Purpose: : In the developing embryo, primitive ectoderm is lineage-restricted in response to extrinsic factors, first forming ectoderm, then neuroectoderm, which among other tissues, forms the retina. The neural inducer Noggin plays a key role in inducing retinal cell markers in cultured human embryonic stem (ES) cells. In direct contrast, mouse ES cells do not express retinal markers in response to Noggin. It has recently been found that human ES cells share more characteristics (morphology, activin/Nodal responsiveness and restricted pluripotency) with mouse primitive ectoderm than with mouse ES cells. We conducted our study to determine if driving mouse ES cells to a primitive ectoderm lineage would allow them to respond to Noggin, and induce retinal cell markers.

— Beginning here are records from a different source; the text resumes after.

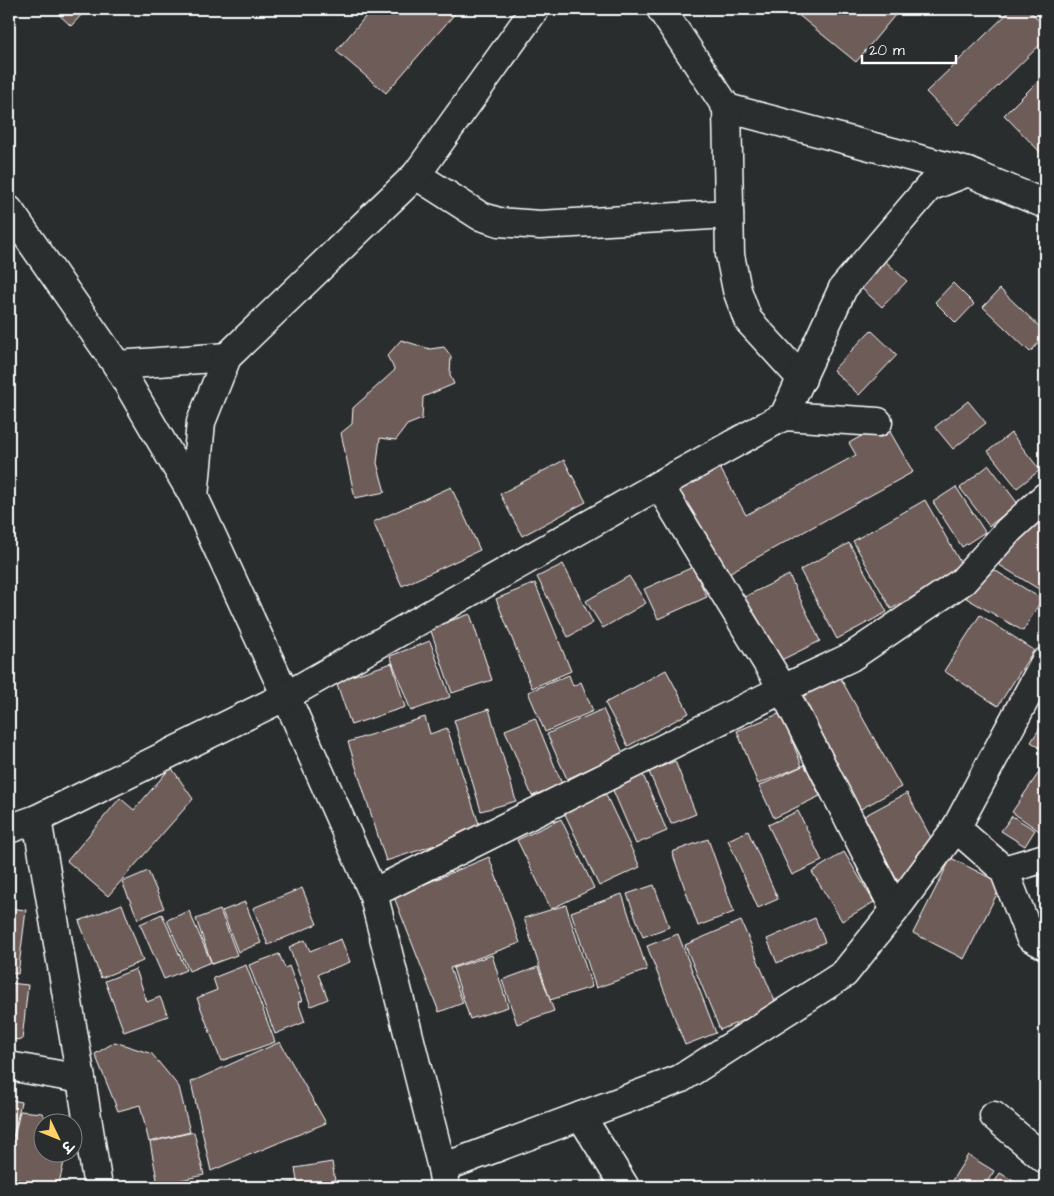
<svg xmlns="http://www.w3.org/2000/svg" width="1054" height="1196" font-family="'Architects Daughter','Playpen Sans Deva',sans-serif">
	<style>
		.building { fill: #6e5b59; stroke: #fff }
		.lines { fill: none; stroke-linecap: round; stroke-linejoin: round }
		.minor-casing { stroke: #fff; stroke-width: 31 }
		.minor { stroke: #2a2d2e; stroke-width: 28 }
	</style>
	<rect width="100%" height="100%" fill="#2a2d2e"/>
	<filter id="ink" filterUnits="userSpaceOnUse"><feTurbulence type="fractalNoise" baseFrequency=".02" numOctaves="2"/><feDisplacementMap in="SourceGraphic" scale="10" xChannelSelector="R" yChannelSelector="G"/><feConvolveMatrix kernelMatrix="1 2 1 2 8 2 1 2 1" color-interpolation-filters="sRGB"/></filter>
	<g filter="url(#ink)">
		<!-- building -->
		<g class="building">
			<path d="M53,9h34l-16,17z"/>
			<path d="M372,9h87l-73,84 -50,-42z"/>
			<path d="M791,9h109l-44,53z"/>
			<path d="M1012,9h16l17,18v13l-87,85 -32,-33z"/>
			<path d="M1045,74v83l-41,-42z"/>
			<path d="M883,259l24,22 -25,26 -23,-21z"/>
			<path d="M953,283l21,21 -18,19 -21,-21z"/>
			<path d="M1000,289l45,43v4l-15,16 -47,-45z"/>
			<path d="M871,330l26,25 -38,40 -26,-25z"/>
			<path d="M401,340l29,9 14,-2 7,9 -1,19 4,9 -31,13 -1,22 -15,6 -11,15 -16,-2 -3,25 8,29 -30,6 -14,-65 11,-9 1,-16 42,-38 -8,-14z"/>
			<path d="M968,401l18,22 -33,26 -18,-22z"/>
			<path d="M885,423l28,49 -188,103 -47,-87 41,-22 27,49 110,-60 -7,-12z"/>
			<path d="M1011,433l29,37 -23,18 -29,-37z"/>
			<path d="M564,460l22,42 -64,34 -22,-42z"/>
			<path d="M989,465l29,39 -29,22 -29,-38z"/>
			<path d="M451,487l29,63 -78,36 -29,-64z"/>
			<path d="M956,487l29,45 -23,15 -29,-45z"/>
			<path d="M925,500l39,69 -73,40 -38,-68z"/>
			<path d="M1045,507v78l-3,6 -51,-31z"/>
			<path d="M849,543l38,69 -50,27 -37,-69z"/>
			<path d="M563,564l30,59 -25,14 -31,-60z"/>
			<path d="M986,565l56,34 -19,32 -57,-33z"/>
			<path d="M693,567l14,30 -49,22 -14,-30z"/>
			<path d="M789,575l31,66 -51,25 -31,-66z"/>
			<path d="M629,576l17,27 -43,25 -17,-27z"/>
			<path d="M535,583l36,88 -39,17 -36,-89z"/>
			<path d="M470,614l22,66 -40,13 -22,-65z"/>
			<path d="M980,615l54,35 -36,56 -54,-35z"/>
			<path d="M430,641l20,56 -39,14 -21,-55z"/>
			<path d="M392,663l13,44 -54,18 -15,-44z"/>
			<path d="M666,670l23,43 -61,33 -23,-43z"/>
			<path d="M836,670l65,117 -44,24 -65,-116z"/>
			<path d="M569,675l4,11 8,-4 12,29 -48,21 -17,-40z"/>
			<path d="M489,709l27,92 -35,10 -27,-91z"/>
			<path d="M603,709l20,44 -56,26 -20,-45z"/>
			<path d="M781,713l21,53 -44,18 -21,-53z"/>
			<path d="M425,717l5,17 17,-6 34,102 -95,31 -38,-119z"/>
			<path d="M535,718l27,66 -30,12 -27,-66z"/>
			<path d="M1045,720v31l-14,-9z"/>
			<path d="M675,761l21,53 -25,10 -22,-52z"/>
			<path d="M805,765l15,31 -46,22 -15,-32z"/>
			<path d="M171,767l22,32 -85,97 -41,-35 53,-63 14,12z"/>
			<path d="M1042,768l3,2v65l-33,-23z"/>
			<path d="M643,775l24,56 -31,13 -24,-56z"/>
			<path d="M605,793l35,74 -41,19 -35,-74z"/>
			<path d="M907,793l30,56 -36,39 -37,-72z"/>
			<path d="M798,811l24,50 -30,14 -24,-50z"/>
			<path d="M1012,816l23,14 -10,16 -24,-15z"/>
			<path d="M561,819l33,69 -43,21 -34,-69z"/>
			<path d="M748,831l30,68 -20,9 -30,-68z"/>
			<path d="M708,839l26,73 -36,14 -26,-74z"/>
			<path d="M844,852l30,50 -32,19 -30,-49z"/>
			<path d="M489,857l31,86 -70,25 13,35 -24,9 -45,-115z"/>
			<path d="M951,858l51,26 -38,75 -51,-26z"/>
			<path d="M148,871l16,37 -26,11 -16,-37z"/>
			<path d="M654,885l15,42 -26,10 -16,-43z"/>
			<path d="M302,888l15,36 -49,21 -15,-37z"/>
			<path d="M622,894l25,76 -51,18 -25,-76z"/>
			<path d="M245,902l16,41 -23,9 -16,-41z"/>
			<path d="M122,904l21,57 -42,17 -22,-57z"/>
			<path d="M566,905l26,82 -42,13 -26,-82z"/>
			<path d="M9,908l17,2 -8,64 -9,-2z"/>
			<path d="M220,910l17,45 -25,9 -16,-45z"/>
			<path d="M189,911l22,51 -22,9 -22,-51z"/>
			<path d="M162,914l24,56 -22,9 -24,-55z"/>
			<path d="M815,918l10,24 -48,21 -10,-24z"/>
			<path d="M741,921l36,85 -57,24 -35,-85z"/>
			<path d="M678,934l38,99 -31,12 -38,-99z"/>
			<path d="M341,939l9,23 -32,12 10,25 -17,7 -22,-59 16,-7 5,11z"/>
			<path d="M279,954l6,14 4,-2 13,35 -4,1 7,20 -30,12 -26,-69z"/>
			<path d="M492,955l16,52 -38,12 -17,-51z"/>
			<path d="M246,965l29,77 -54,19 -24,-63 20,-8 -4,-12z"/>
			<path d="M538,967l16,44 -37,13 -15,-44z"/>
			<path d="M136,969l11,33 13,-5 8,19 -44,16 -19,-51z"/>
			<path d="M9,983l19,2 -6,55 -13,-1z"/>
			<path d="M115,1042l37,12 27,33 11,45 -41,10 -9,-37 -22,6 -23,-57z"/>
			<path d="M280,1042l46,81 -115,48 -20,-89z"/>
			<path d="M9,1099l12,3 -12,53z"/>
			<path d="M20,1111l22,2 8,11h-8v30h24l-8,33 -49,-9v-17z"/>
			<path d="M194,1132l10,43 -46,10 -8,-43z"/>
			<path d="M968,1155l26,16 -10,16h-36z"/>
			<path d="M332,1162l4,25h-38l-3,-19z"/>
			<path d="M1000,1173l19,11 -2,3h-25z"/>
			<path d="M9,1182l29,5h-29z"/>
			<path d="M294,1182v5h-29z"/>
			<path d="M206,1184l1,3h-21z"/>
		</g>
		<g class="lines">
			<defs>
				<g id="minor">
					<path d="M661,9l66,99 241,64"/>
					<path d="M727,108l3,147 7,35 11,30 54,59"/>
					<path d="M416,175l64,41 19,6 41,3 189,-11"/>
					<path d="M9,210l108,155 77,132 92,199 87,197 69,275 3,19"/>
					<path d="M117,365l110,-8"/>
					<path d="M784,416l94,6"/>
					<path d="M659,485l124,204 112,221"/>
					<path d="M194,497l7,-75 26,-65 189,-182 119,-166"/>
					<path d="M37,819l44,260 17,108"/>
					<path d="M956,828l48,42 41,-12"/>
					<path d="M9,829l28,-10 249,-123 373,-211 125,-69 59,-128 86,-101 39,-15 77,32"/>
					<path d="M1004,870l26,67 15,8"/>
					<path d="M373,893l410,-204 68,-32 112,-76 46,-51 36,-33"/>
					<path d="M9,1066l72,13"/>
					<path d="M581,1116l44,71"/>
					<path d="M994,1116l51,43"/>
					<path d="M442,1168l238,-89 164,-105 51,-64 61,-82 89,-166"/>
				</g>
			</defs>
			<!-- minor casing -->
			<use href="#minor" class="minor-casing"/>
			<!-- minor -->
			<use href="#minor" class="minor"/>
		</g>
	</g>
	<!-- margin -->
	<rect width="1054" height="1196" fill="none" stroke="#2a2d2e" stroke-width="30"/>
	<rect x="15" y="15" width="1024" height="1166" fill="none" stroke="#fff" stroke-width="2" filter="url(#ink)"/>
	<!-- north arrow -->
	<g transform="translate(58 1138) rotate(133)"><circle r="24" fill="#2a2d2e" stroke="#7f8182"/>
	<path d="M0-4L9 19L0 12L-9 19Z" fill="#ffd166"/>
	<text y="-8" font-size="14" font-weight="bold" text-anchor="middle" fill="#ffffff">उ</text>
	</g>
	<!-- scale -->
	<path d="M862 55v8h94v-8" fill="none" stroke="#ffffff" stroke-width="2.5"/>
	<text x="869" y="55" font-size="15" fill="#ffffff" stroke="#2a2d2e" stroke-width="4" paint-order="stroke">20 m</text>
</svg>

Methods: : Mouse embryonic stem cells treated with conditioned media have the morphology, gene expression profile, differentiation potential and characteristic cytokine responsiveness of primitive ectoderm. Primitive ectoderm was generated from mouse ES cells then treated with Noggin and other extrinsic factors. Quantitative real time PCR was used to measure the relative levels of markers normally expressed in ES cells, primitive ectoderm, ectoderm, neuroectoderm and retinal cells.

Results: : When treated with Noggin, cultured cells exhibited a morphology similar to cone photoreceptors. Real time PCR confirmed the expression of cone photoreceptor-specific markers in treated cells, including s-opsin and crx.

Conclusions: : These results suggest that first restricting mouse ES cells to a primitive ectoderm lineage is required for Noggin to induce retinal cell marker expression.